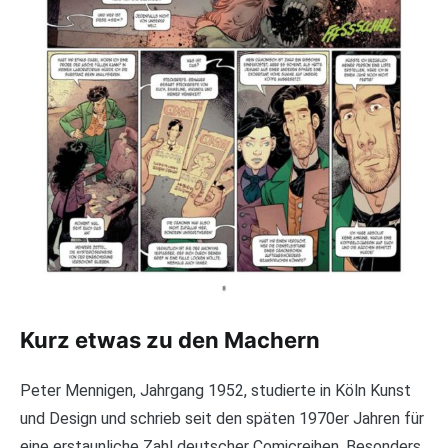
Kurz etwas zu den Machern
Peter Mennigen, Jahrgang 1952, studierte in Köln Kunst
und Design und schrieb seit den späten 1970er Jahren für
eine erstaunliche Zahl deutscher Comicreihen. Besonders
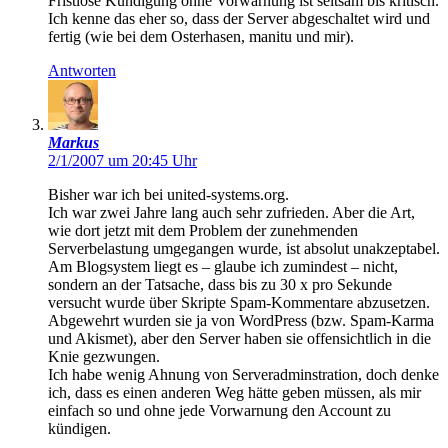
Fristlose Kündigung ohne Vorwarnung ist seltsam bis kritisch.
Ich kenne das eher so, dass der Server abgeschaltet wird und
fertig (wie bei dem Osterhasen, manitu und mir).
Antworten
Markus
2/1/2007 um 20:45 Uhr
Bisher war ich bei united-systems.org.
Ich war zwei Jahre lang auch sehr zufrieden. Aber die Art,
wie dort jetzt mit dem Problem der zunehmenden
Serverbelastung umgegangen wurde, ist absolut unakzeptabel.
Am Blogsystem liegt es – glaube ich zumindest – nicht,
sondern an der Tatsache, dass bis zu 30 x pro Sekunde
versucht wurde über Skripte Spam-Kommentare abzusetzen.
Abgewehrt wurden sie ja von WordPress (bzw. Spam-Karma
und Akismet), aber den Server haben sie offensichtlich in die
Knie gezwungen.
Ich habe wenig Ahnung von Serveradminstration, doch denke
ich, dass es einen anderen Weg hätte geben müssen, als mir
einfach so und ohne jede Vorwarnung den Account zu
kündigen.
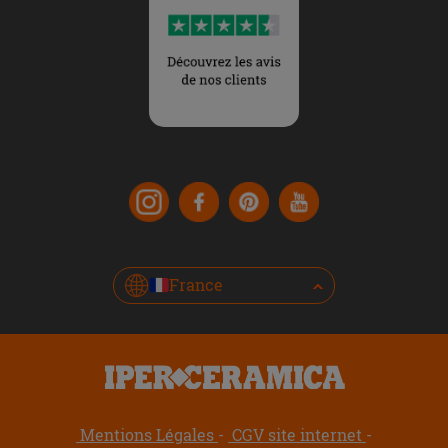
France
Mentions Légales
CGV site internet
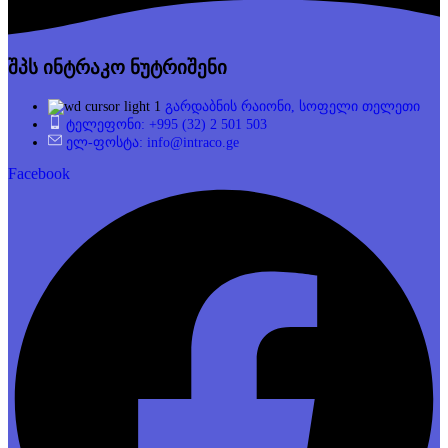
შპს ინტრაკო ნუტრიშენი
გარდაბნის რაიონი, სოფელი თელეთი
ტელეფონი: +995 (32) 2 501 503
ელ-ფოსტა: info@intraco.ge
Facebook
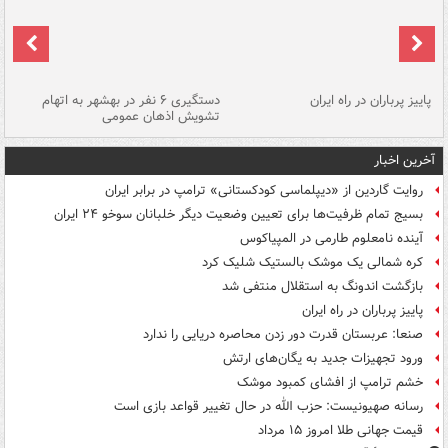
ن
پاییز پرباران در راه ایران
دستگیری ۶ نفر در بهشهر به اتهام
تشویش اذهان عمومی
اس
آخرین اخبار
روایت گاردین از «دیپلماسی کودکستانی» ترامپ در برابر ایران
بسیج تمام ظرفیت‌ها برای تعیین وضعیت دیگر خلبانان سوخو ۲۴ ایران
آینده نامعلوم طارمی در المپیاکوس
کره شمالی یک موشک بالستیک شلیک کرد
بازگشت اندونگ به استقلال منتفی شد
پاییز پرباران در راه ایران
صنعا: عربستان قدرت دور زدن محاصره دریایی را ندارد
ورود تجهیزات جدید به یگان‌های ارتش
خشم ترامپ از افشای کمبود موشک
رسانه صهیونیست: حزب الله در حال تغییر قواعد بازی است
قیمت جهانی طلا امروز ۱۵ مرداد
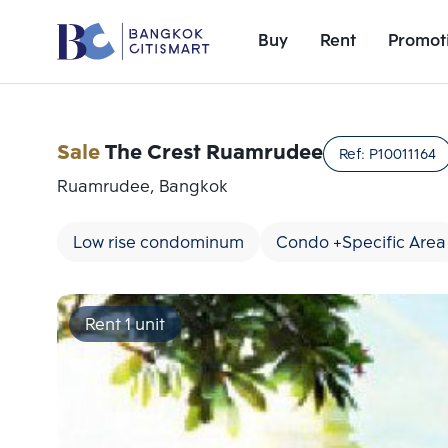
Buy
Rent
Promot
Sale
The Crest Ruamrudee
Ref:
P10011164
Ruamrudee, Bangkok
Low rise condominum
Condo +Specific Area
Rent 1 unit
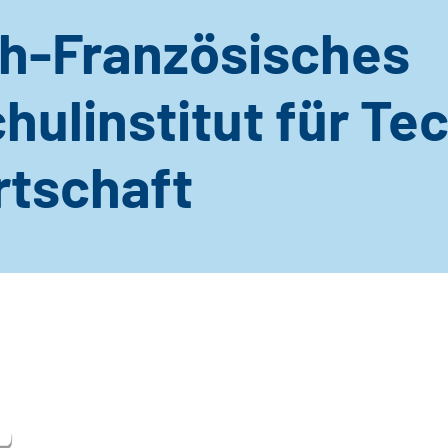
h-Französisches
ulinstitut für Te
rtschaft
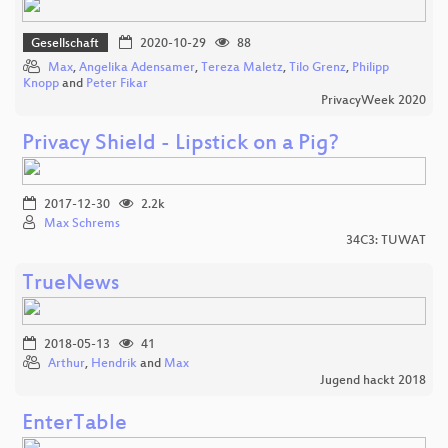
Gesellschaft
2020-10-29
88
Max
,
Angelika Adensamer
,
Tereza Maletz
,
Tilo Grenz
,
Philipp
Knopp
and
Peter Fikar
PrivacyWeek 2020
Privacy Shield - Lipstick on a Pig?
2017-12-30
2.2k
Max Schrems
34C3: TUWAT
TrueNews
2018-05-13
41
Arthur
,
Hendrik
and
Max
Jugend hackt 2018
EnterTable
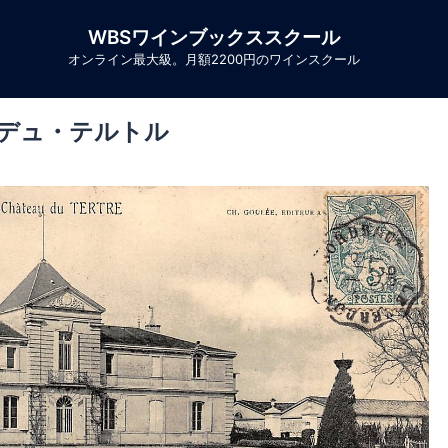
WBSワインブックススクール
オンライン最大級。月額2200円のワインスクール
トー デュ・テルトル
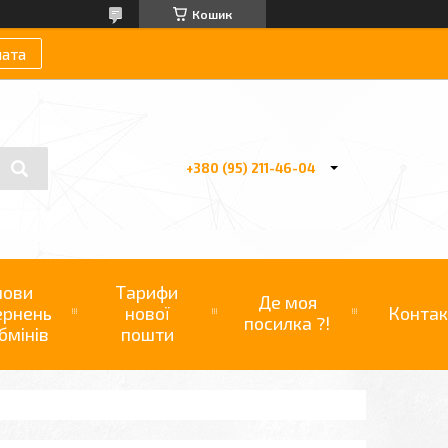
Кошик
лата
+380 (95) 211-46-04
мови
Тарифи
Де моя
ернень
нової
Контак
посилка ?!
бмінів
пошти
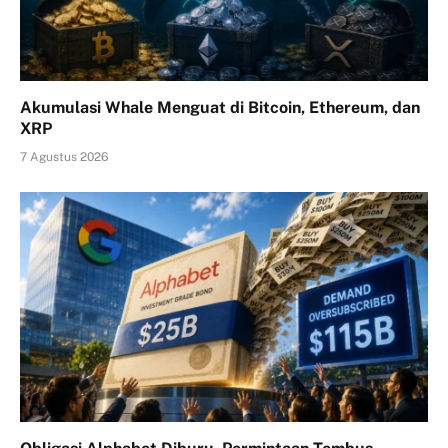
Akumulasi Whale Menguat di Bitcoin, Ethereum, dan
XRP
7 Agustus 2026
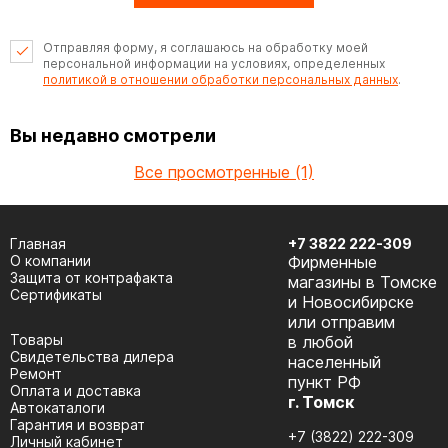
Отправляя форму, я соглашаюсь на обработку моей
персональной информации на условиях, определенных
политикой в отношении обработки персональных данных
.
Вы недавно смотрели
Все просмотренные (1)
Главная
+7 3822 222-309
О компании
Фирменные
Защита от контрафакта
магазины в Томске
Сертификаты
и Новосибирске
или отправим
Товары
в любой
Cвидетельства дилера
населенный
Ремонт
пункт РФ
Оплата и доставка
г. Томск
Автокаталоги
Гарантия и возврат
+7 (3822) 222-309
Личный кабинет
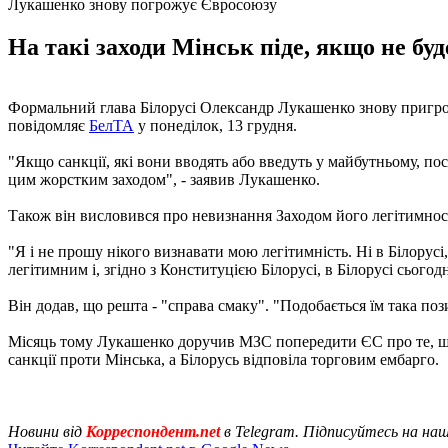
Лукашенко знову погрожує Євросоюзу
На такі заходи Мінськ піде, якщо не бу
Формальний глава Білорусі Олександр Лукашенко знову пригрози
повідомляє
БелТА
у понеділок, 13 грудня.
"Якщо санкції, які вони вводять або введуть у майбутньому, пос
цим жорстким заходом", - заявив Лукашенко.
Також він висловився про невизнання Заходом його легітимнос
"Я і не прошу нікого визнавати мою легітимність. Ні в Білорусі
легітимним і, згідно з Конституцією Білорусі, в Білорусі сього
Він додав, що решта - "справа смаку". "Подобається їм така по
Місяць тому Лукашенко доручив МЗС попередити ЄС про те, 
санкції проти Мінська, а Білорусь відповіла торговим ембарго.
Новини від
Корреспондент.net
в Telegram. Підписуйтесь на на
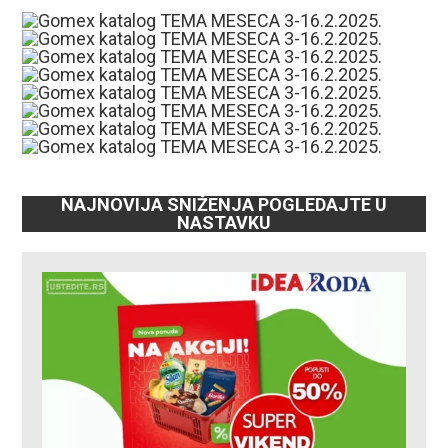
NAJNOVIJA SNIŽENJA POGLEDAJTE U
NASTAVKU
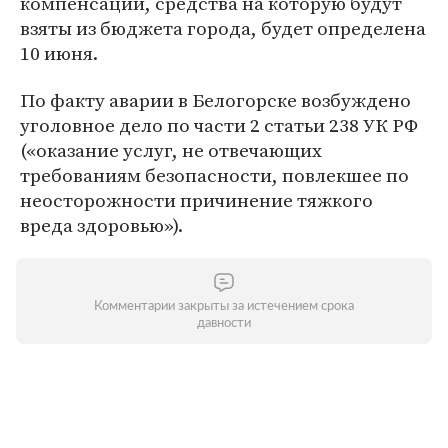
компенсации, средства на которую будут
взяты из бюджета города, будет определена
10 июня.
По факту аварии в Белогорске возбуждено
уголовное дело по части 2 статьи 238 УК РФ
(«оказание услуг, не отвечающих
требованиям безопасности, повлекшее по
неосторожности причинение тяжкого
вреда здоровью»).
Комментарии закрыты за истечением срока
давности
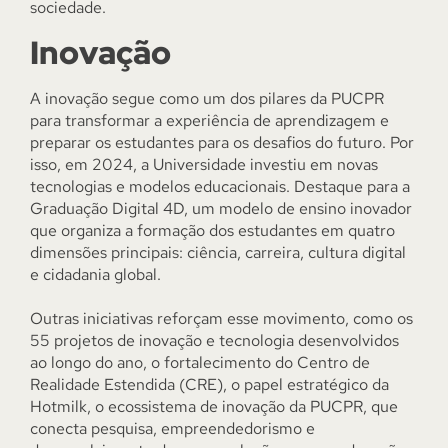
sociedade.
Inovação
A inovação segue como um dos pilares da PUCPR
para transformar a experiência de aprendizagem e
preparar os estudantes para os desafios do futuro. Por
isso, em 2024, a Universidade investiu em novas
tecnologias e modelos educacionais. Destaque para a
Graduação Digital 4D, um modelo de ensino inovador
que organiza a formação dos estudantes em quatro
dimensões principais: ciência, carreira, cultura digital
e cidadania global.
Outras iniciativas reforçam esse movimento, como os
55 projetos de inovação e tecnologia desenvolvidos
ao longo do ano, o fortalecimento do Centro de
Realidade Estendida (CRE), o papel estratégico da
Hotmilk, o ecossistema de inovação da PUCPR, que
conecta pesquisa, empreendedorismo e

★ ★ ★ ★ ★ ★ ★

Please copy out the entries above exactly as they appear, but skip their images.

Kurz etwas zu den Machern
Peter Mennigen, Jahrgang 1952, studierte in Köln Kunst
und Design und schrieb seit den späten 1970er Jahren für
eine erstaunliche Zahl deutscher Comicreihen. Besonders
Fristlose Kündigung ohne Vorwarnung ist seltsam bis kritisch.
Ich kenne das eher so, dass der Server abgeschaltet wird und
fertig (wie bei dem Osterhasen, manitu und mir).
Antworten
Markus
2/1/2007 um 20:45 Uhr
Bisher war ich bei united-systems.org.
Ich war zwei Jahre lang auch sehr zufrieden. Aber die Art,
wie dort jetzt mit dem Problem der zunehmenden
Serverbelastung umgegangen wurde, ist absolut unakzeptabel.
Am Blogsystem liegt es – glaube ich zumindest – nicht,
sondern an der Tatsache, dass bis zu 30 x pro Sekunde
versucht wurde über Skripte Spam-Kommentare abzusetzen.
Abgewehrt wurden sie ja von WordPress (bzw. Spam-Karma
und Akismet), aber den Server haben sie offensichtlich in die
Knie gezwungen.
Ich habe wenig Ahnung von Serveradminstration, doch denke
ich, dass es einen anderen Weg hätte geben müssen, als mir
einfach so und ohne jede Vorwarnung den Account zu
kündigen.
France
Mentions Légales
CGV site internet
შპს ინტრაკო ნუტრიშენი
გარდაბნის რაიონი, სოფელი თელეთი
ტელეფონი: +995 (32) 2 501 503
ელ-ფოსტა: info@intraco.ge
Facebook
ن
پاییز پرباران در راه ایران
دستگیری ۶ نفر در بهشهر به اتهام
تشویش اذهان عمومی
اس
آخرین اخبار
روایت گاردین از «دیپلماسی کودکستانی» ترامپ در برابر ایران
بسیج تمام ظرفیت‌ها برای تعیین وضعیت دیگر خلبانان سوخو ۲۴ ایران
آینده نامعلوم طارمی در المپیاکوس
کره شمالی یک موشک بالستیک شلیک کرد
بازگشت اندونگ به استقلال منتفی شد
پاییز پرباران در راه ایران
صنعا: عربستان قدرت دور زدن محاصره دریایی را ندارد
ورود تجهیزات جدید به یگان‌های ارتش
خشم ترامپ از افشای کمبود موشک
رسانه صهیونیست: حزب الله در حال تغییر قواعد بازی است
قیمت جهانی طلا امروز ۱۵ مرداد
Buy
Rent
Promot
Sale
The Crest Ruamrudee
Ref:
P10011164
Ruamrudee, Bangkok
Low rise condominum
Condo +Specific Area
Rent 1 unit
h-Französisches
ulinstitut für Te
rtschaft
Gesellschaft
2020-10-29
88
Max
,
Angelika Adensamer
,
Tereza Maletz
,
Tilo Grenz
,
Philipp
Knopp
and
Peter Fikar
PrivacyWeek 2020
Privacy Shield - Lipstick on a Pig?
2017-12-30
2.2k
Max Schrems
34C3: TUWAT
TrueNews
2018-05-13
41
Arthur
,
Hendrik
and
Max
Jugend hackt 2018
EnterTable
WBSワインブックススクール
オンライン最大級。月額2200円のワインスクール
トー デュ・テルトル
Кошик
лата
+380 (95) 211-46-04
мови
Тарифи
Де моя
ернень
нової
Контак
посилка ?!
бмінів
пошти
Akumulasi Whale Menguat di Bitcoin, Ethereum, dan
XRP
7 Agustus 2026
Отправляя форму, я соглашаюсь на обработку моей
персональной информации на условиях, определенных
политикой в отношении обработки персональных данных
.
Вы недавно смотрели
Все просмотренные (1)
Главная
+7 3822 222-309
О компании
Фирменные
Защита от контрафакта
магазины в Томске
Сертификаты
и Новосибирске
или отправим
Товары
в любой
Cвидетельства дилера
населенный
Ремонт
пункт РФ
Оплата и доставка
г. Томск
Автокаталоги
Гарантия и возврат
+7 (3822) 222-309
Личный кабинет
Лукашенко знову погрожує Євросоюзу
На такі заходи Мінськ піде, якщо не бу
Формальний глава Білорусі Олександр Лукашенко знову пригрози
повідомляє
БелТА
у понеділок, 13 грудня.
"Якщо санкції, які вони вводять або введуть у майбутньому, пос
цим жорстким заходом", - заявив Лукашенко.
Також він висловився про невизнання Заходом його легітимнос
"Я і не прошу нікого визнавати мою легітимність. Ні в Білорусі
легітимним і, згідно з Конституцією Білорусі, в Білорусі сього
Він додав, що решта - "справа смаку". "Подобається їм така по
Місяць тому Лукашенко доручив МЗС попередити ЄС про те, 
санкції проти Мінська, а Білорусь відповіла торговим ембарго.
Новини від
Корреспондент.net
в Telegram. Підписуйтесь на на
NAJNOVIJA SNIŽENJA POGLEDAJTE U
NASTAVKU
компенсации, средства на которую будут
взяты из бюджета города, будет определена
10 июня.
По факту аварии в Белогорске возбуждено
уголовное дело по части 2 статьи 238 УК РФ
(«оказание услуг, не отвечающих
требованиям безопасности, повлекшее по
неосторожности причинение тяжкого
вреда здоровью»).
Комментарии закрыты за истечением срока
давности
sociedade.
Inovação
A inovação segue como um dos pilares da PUCPR
para transformar a experiência de aprendizagem e
preparar os estudantes para os desafios do futuro. Por
isso, em 2024, a Universidade investiu em novas
tecnologias e modelos educacionais. Destaque para a
Graduação Digital 4D, um modelo de ensino inovador
que organiza a formação dos estudantes em quatro
dimensões principais: ciência, carreira, cultura digital
e cidadania global.
Outras iniciativas reforçam esse movimento, como os
55 projetos de inovação e tecnologia desenvolvidos
ao longo do ano, o fortalecimento do Centro de
Realidade Estendida (CRE), o papel estratégico da
Hotmilk, o ecossistema de inovação da PUCPR, que
conecta pesquisa, empreendedorismo e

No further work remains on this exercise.